[INPUT RECORDS — start]

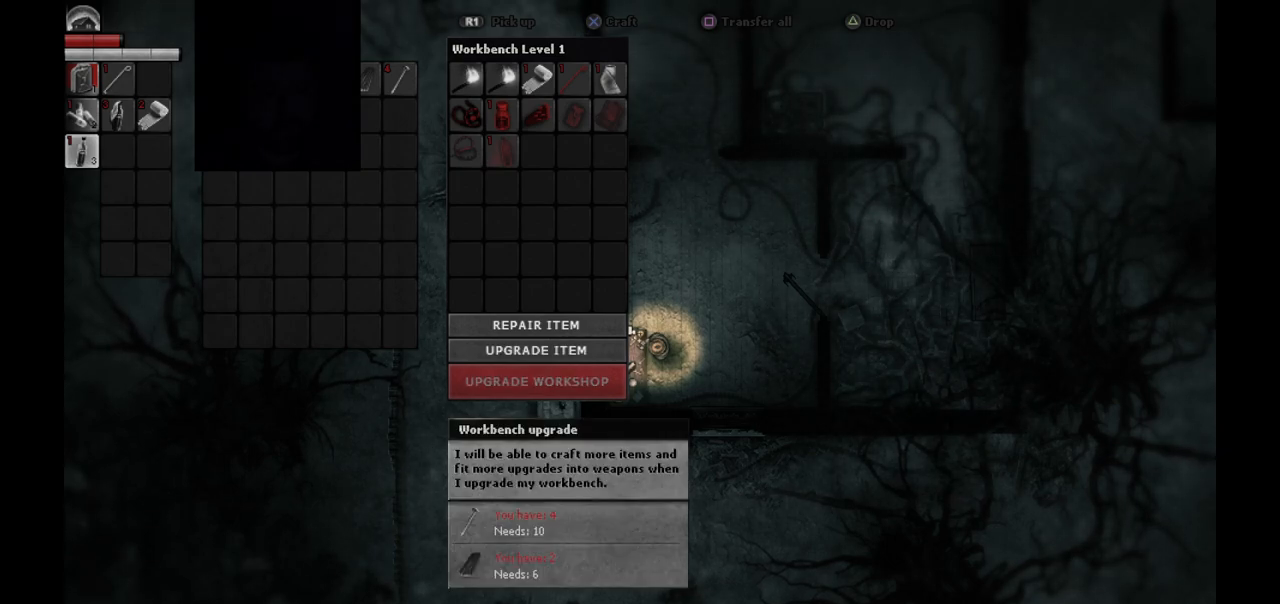
{"buttons": [], "left_stick": "center", "right_stick": "center", "events": []}
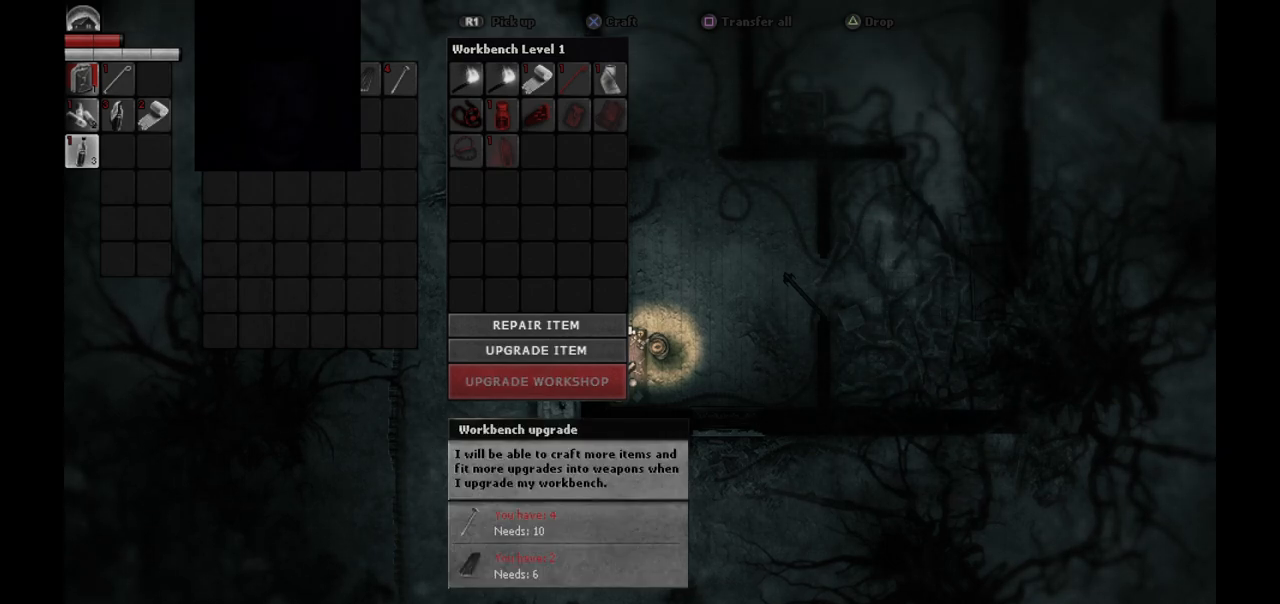
{"buttons": [], "left_stick": "center", "right_stick": "center", "events": []}
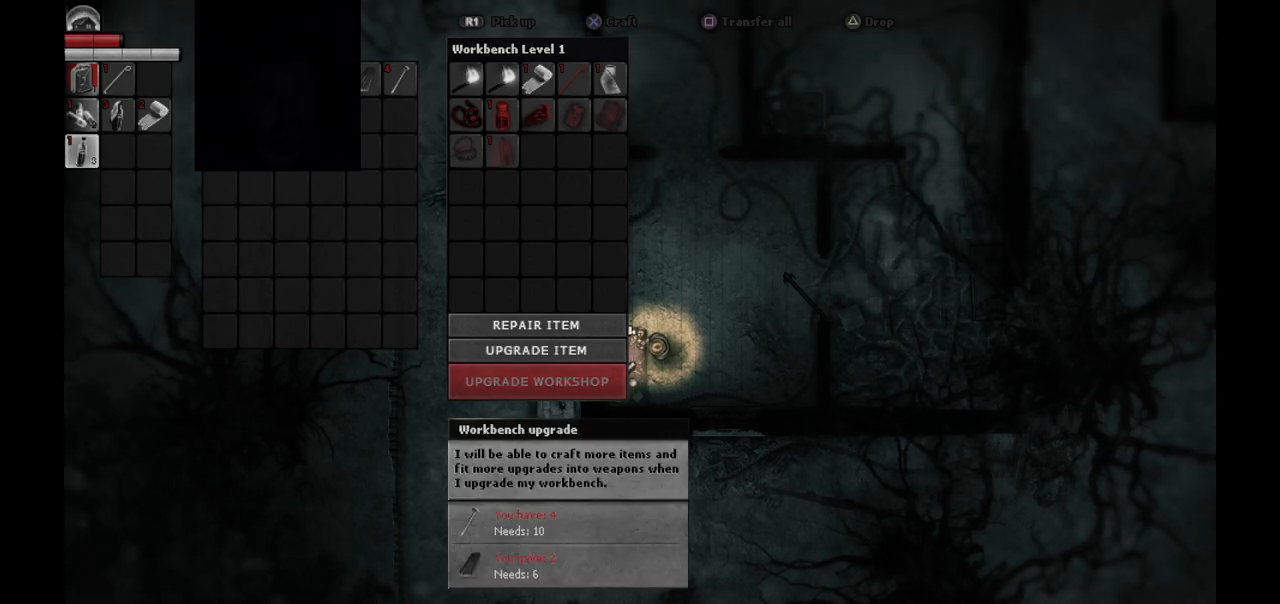
{"buttons": [], "left_stick": "center", "right_stick": "center", "events": []}
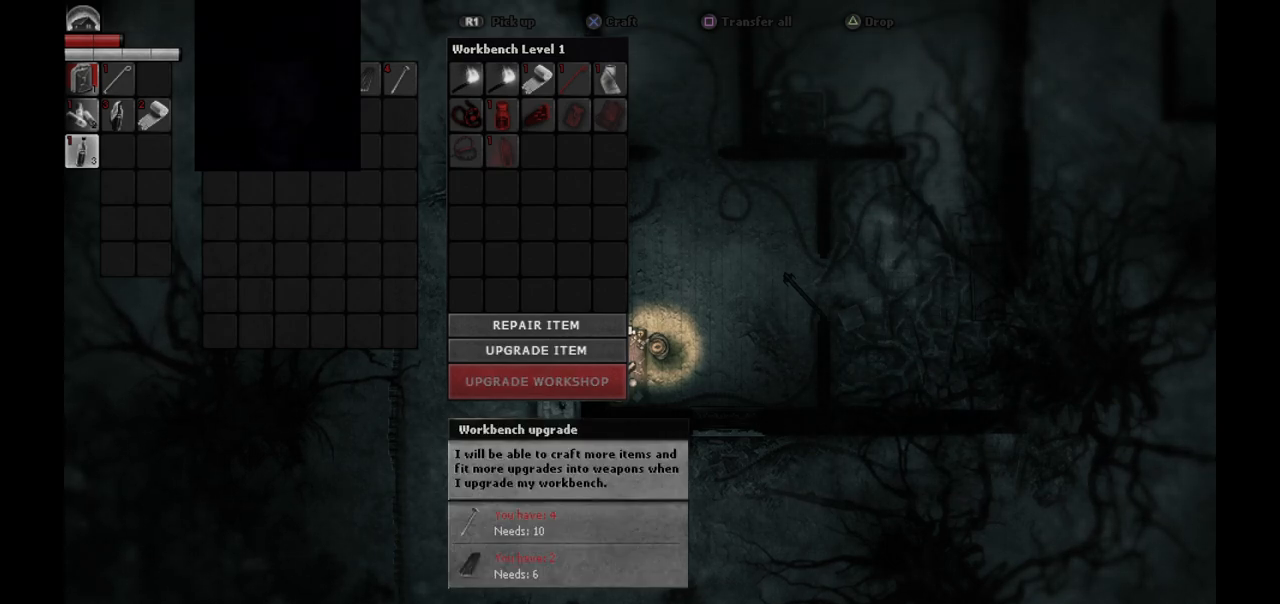
{"buttons": [], "left_stick": "center", "right_stick": "center", "events": []}
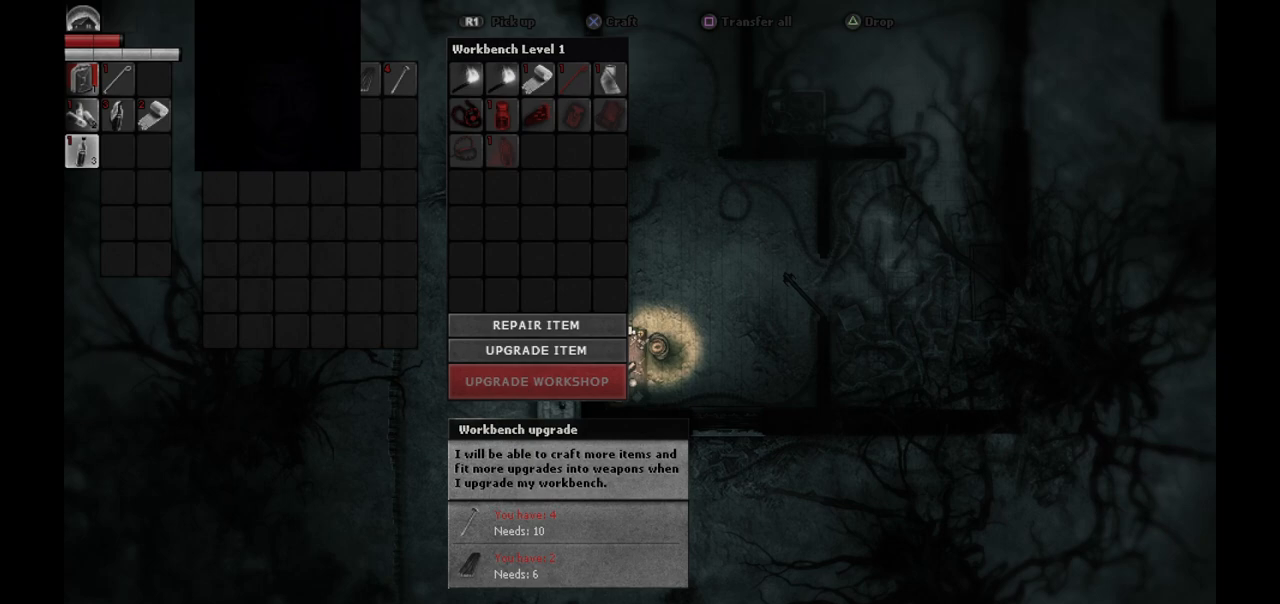
{"buttons": [], "left_stick": "center", "right_stick": "center", "events": []}
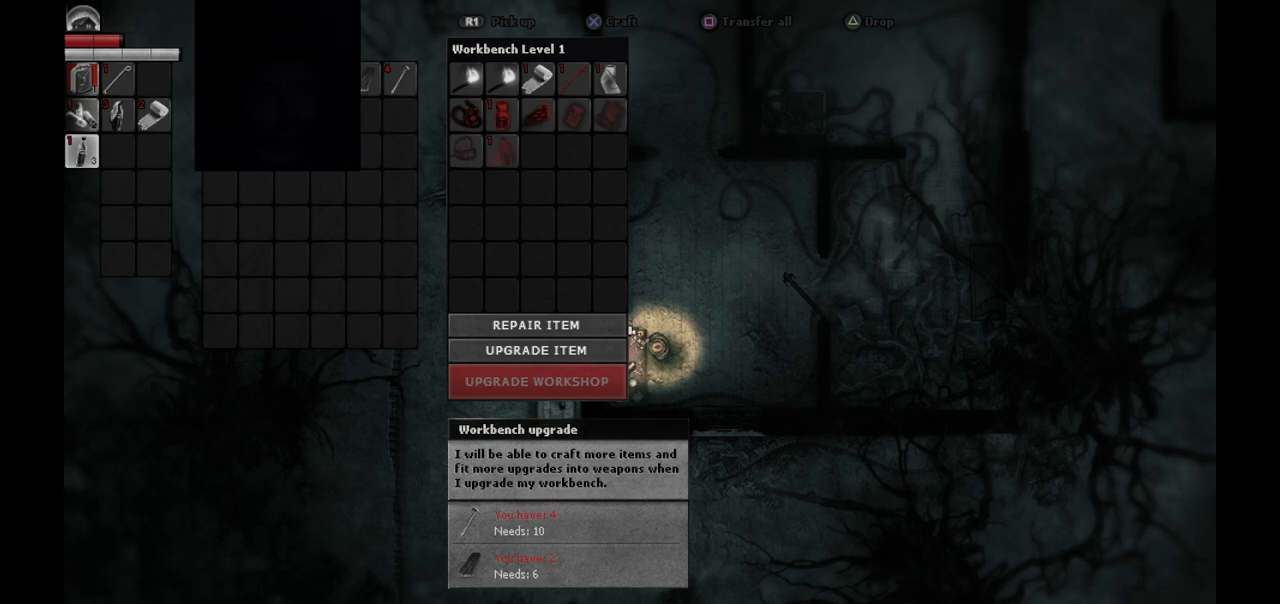
{"buttons": ["DPAD_LEFT"], "left_stick": "center", "right_stick": "center", "events": [[300, "DPAD_LEFT", "down"], [400, "DPAD_LEFT", "up"], [467, "DPAD_LEFT", "down"]]}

[INPUT RECORDS — finish]

All records above must be copied exactly, though the pictures they hold are to be left out.

## OUTPUT
{"buttons": [], "left_stick": "center", "right_stick": "center", "events": []}
{"buttons": [], "left_stick": "center", "right_stick": "center", "events": []}
{"buttons": [], "left_stick": "center", "right_stick": "center", "events": []}
{"buttons": [], "left_stick": "center", "right_stick": "center", "events": []}
{"buttons": [], "left_stick": "center", "right_stick": "center", "events": []}
{"buttons": ["DPAD_LEFT"], "left_stick": "center", "right_stick": "center", "events": [[300, "DPAD_LEFT", "down"], [400, "DPAD_LEFT", "up"], [467, "DPAD_LEFT", "down"]]}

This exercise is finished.